(NaturalNews) Political correctness is now taking over policy-making when it comes to dealing with the Ebola virus in the United States, as evidenced, in part, by a new rule imposed on 911 dispatchers in New York City.

According to reports, dispatchers have now been ordered not to use the word “Ebola” over the radio, and instead have been instructed to use code to indicate that units are responding to potential victims of the deadly virus.

The New York Post reports that a New York City Fire Department (FDNY) memo has instructed all personnel to use the new code language if they have to discuss the virus on the air in any capacity.

“At no point shall a dispatcher transmit over the radio any message containing the word ‘Ebola’ or related terminology,” the advisory, which was obtained by the Post, said.

Instead, dispatchers have been told to use the code letters “F-T,” as in “Fever/Traveler,” to indicate that a caller to 911 has reported a fever and has a recent history of travel to West Africa, where the current outbreak began and where the virus continues to rage.

“Engine XXX, utilize Universal Precautions — you are responding to a Fever/Travel incident,” dispatchers have been told to say.

One source told the Post that the new policy is meant to diminish fear around the city of any potential outbreak; media and civilian hobbyists monitor NYC’s emergency radio channels constantly.
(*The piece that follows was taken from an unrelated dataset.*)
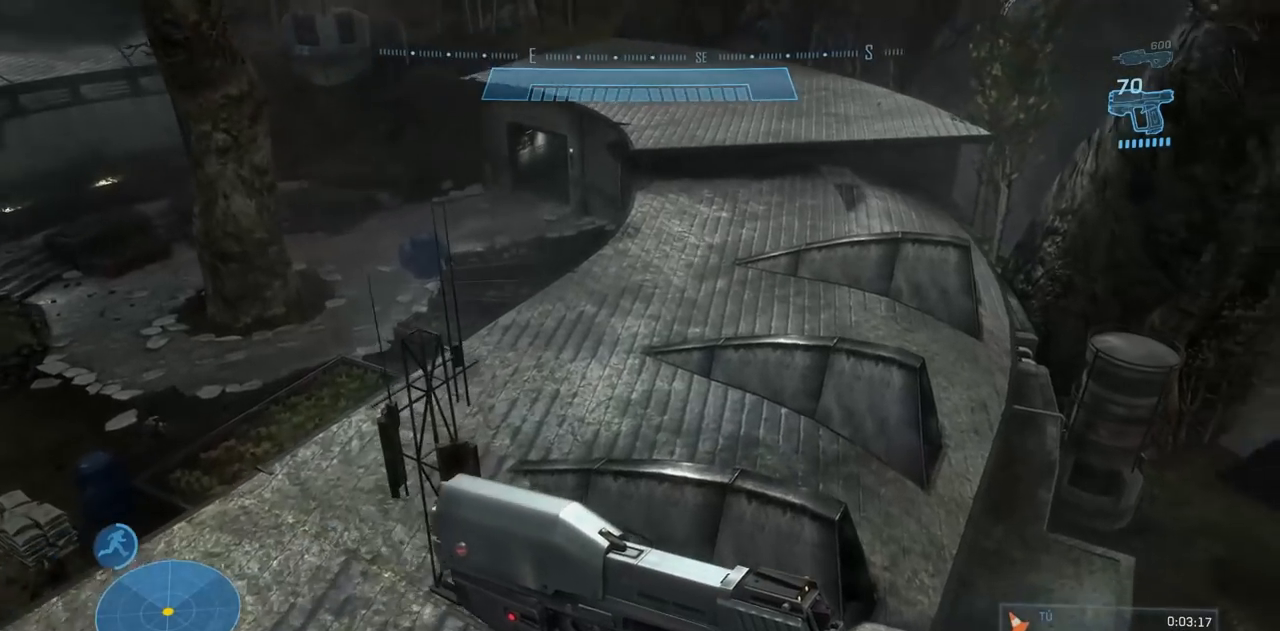
Gameplay with a controller (Xbox layout); each line is a JSON object with the inputs held at the frame after it. "events" lists button and stick changes between this image and that frame as [ms after this image, input, new state], when the widget could be followed in between. Not read: DPAD_DOWN DPAD_LEFT DPAD_RIGHT DPAD_UP L3 R3 X Y.
{"buttons": [], "left_stick": "up", "right_stick": "center", "events": [[16, "B", "up"], [33, "right_stick", "center"]]}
“Just like you can’t say bomb on an airplane, we can’t say ‘Ebola,'” the source told the paper. “Back in the ’80s and ’90s, taking universal precautions meant someone has AIDS. And we weren’t allowed to say AIDS either.”

‘We are on the front lines of this’

As most Americans know, a Liberian national brought the virus to the U.S. Thomas Eric Duncan flew into Dallas after failing to report to officials in his home country that he had been exposed. Duncan, who died in October, has infected two nurses who cared for him at Texas Health Presbyterian Hospital.